Log drain improvements for high-performant, reliable delivery to external destinations

Aptible Deploy comes with built-in support for easily aggregating your container, SSH session and HTTP(S) endpoint logs and routing them to your destinations of choice for record-keeping and future analysis, be it in popular external destinations like Datadog, SumoLogic and PaperTrail, or to a self-hosted Elasticsearch database.

Since 2014, Aptible log drains have been used by customers to send hundreds of millions of log lines to various destinations. While the majority of our customers were able to aggregate their logs without hiccup, we also heard a few of them experience issues when the volume of logs being generated were extremely high. These issues ranged from inconvenient delays in receiving logs in their destinations to packet losses during periods of high throughput.

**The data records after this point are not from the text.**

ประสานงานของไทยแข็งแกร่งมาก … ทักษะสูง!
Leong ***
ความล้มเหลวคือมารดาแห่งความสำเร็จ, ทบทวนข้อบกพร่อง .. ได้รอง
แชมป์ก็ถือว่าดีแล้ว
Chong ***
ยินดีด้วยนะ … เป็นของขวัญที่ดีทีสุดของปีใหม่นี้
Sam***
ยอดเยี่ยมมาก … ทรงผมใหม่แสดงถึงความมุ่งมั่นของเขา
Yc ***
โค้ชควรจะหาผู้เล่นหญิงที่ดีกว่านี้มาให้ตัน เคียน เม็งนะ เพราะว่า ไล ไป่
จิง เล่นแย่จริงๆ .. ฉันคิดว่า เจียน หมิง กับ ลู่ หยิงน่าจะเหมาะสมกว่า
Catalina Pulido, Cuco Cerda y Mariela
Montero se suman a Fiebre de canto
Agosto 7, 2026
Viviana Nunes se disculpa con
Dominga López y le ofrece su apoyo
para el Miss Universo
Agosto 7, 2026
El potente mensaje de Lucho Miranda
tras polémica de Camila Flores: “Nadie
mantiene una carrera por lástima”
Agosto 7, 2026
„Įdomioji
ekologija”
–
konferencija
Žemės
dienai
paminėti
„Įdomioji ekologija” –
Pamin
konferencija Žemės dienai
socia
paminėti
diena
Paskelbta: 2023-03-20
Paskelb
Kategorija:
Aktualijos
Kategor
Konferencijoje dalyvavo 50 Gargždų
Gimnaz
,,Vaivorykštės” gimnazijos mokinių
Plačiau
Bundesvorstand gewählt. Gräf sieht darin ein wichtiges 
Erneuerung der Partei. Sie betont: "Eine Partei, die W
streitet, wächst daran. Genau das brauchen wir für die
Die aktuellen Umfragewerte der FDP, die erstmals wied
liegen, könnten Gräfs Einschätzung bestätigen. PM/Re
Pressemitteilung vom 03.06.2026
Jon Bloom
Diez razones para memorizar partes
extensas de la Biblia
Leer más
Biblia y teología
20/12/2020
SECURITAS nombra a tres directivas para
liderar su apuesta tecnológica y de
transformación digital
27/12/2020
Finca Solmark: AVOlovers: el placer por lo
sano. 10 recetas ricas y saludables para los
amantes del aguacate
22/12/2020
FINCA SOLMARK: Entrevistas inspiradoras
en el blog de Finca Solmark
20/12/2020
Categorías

So we decided to fix this by engineering and releasing a new version of Aptible log drains.

What customers can expect with this new version of log drains

The log drains of all Aptible accounts have been updated to the latest version, requiring no additional setup from customers. Customers can expect the following from the latest version.

Improved performance
With this update, users can see a noticeable improvement in the reliability and speed of their log drains. Customers may experience minimal to no lag when generating and sending their logs, even at very high volumes due to the work we put in to increase throughput in the new version of our drains.

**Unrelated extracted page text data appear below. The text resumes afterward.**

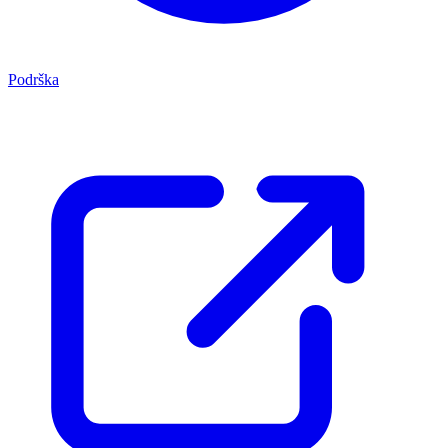
Podrška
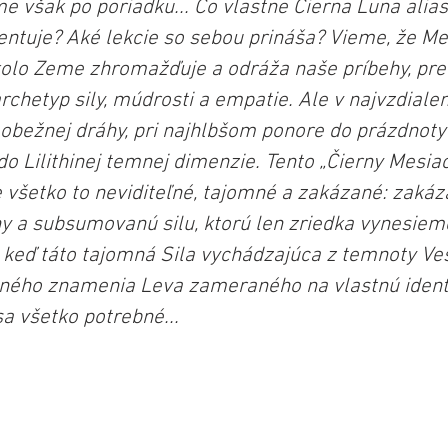
však po poriadku... Čo vlastne Čierna Luna alias L
entuje? Aké lekcie so sebou prináša? Vieme, že Mes
olo Zeme zhromažďuje a odráža naše príbehy, pred
archetyp sily, múdrosti a empatie. Ale v najvzdial
j obežnej dráhy, pri najhlbšom ponore do prázdnoty
o Lilithinej temnej dimenzie. Tento „Čierny Mesiac“
 všetko to neviditeľné, tajomné a zakázané: zakáza
 a subsumovanú silu, ktorú len zriedka vynesieme 
, keď táto tajomná Sila vychádzajúca z temnoty Ve
čného znamenia Leva zameraného na vlastnú identit
sa všetko potrebné...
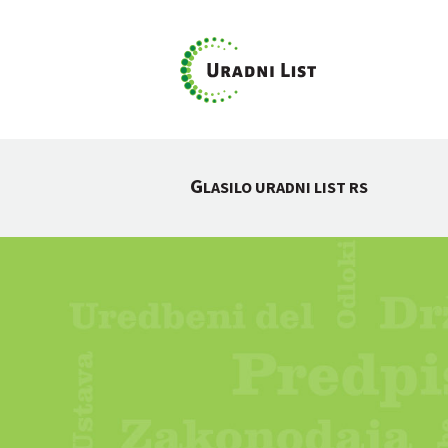
G
LASILO URADNI LIST RS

Better internal observability for faster remediation
Using a combination of FluentD data, and visualizing and graphing this data into metrics of importance in Grafana, we’ve been able to set up alerts to monitor for issues based on the the the number of logs waiting to be sent , the number of times customer drains retry sending logs, failed output writes to different destinations, and others. We believe these metrics allow our reliability engineers to quickly identify root-causes, be it on Aptible’s side or the customer's side as issues arise, and remediate them more efficiently.

Over time, we’ll evolve these metrics as we learn how our newest version of log drains performs in a wider variety of real world scenarios. Depending on how well these metrics perform, we may also choose to expose them to customers to enable more proactive, self-service remediation of log drain issues.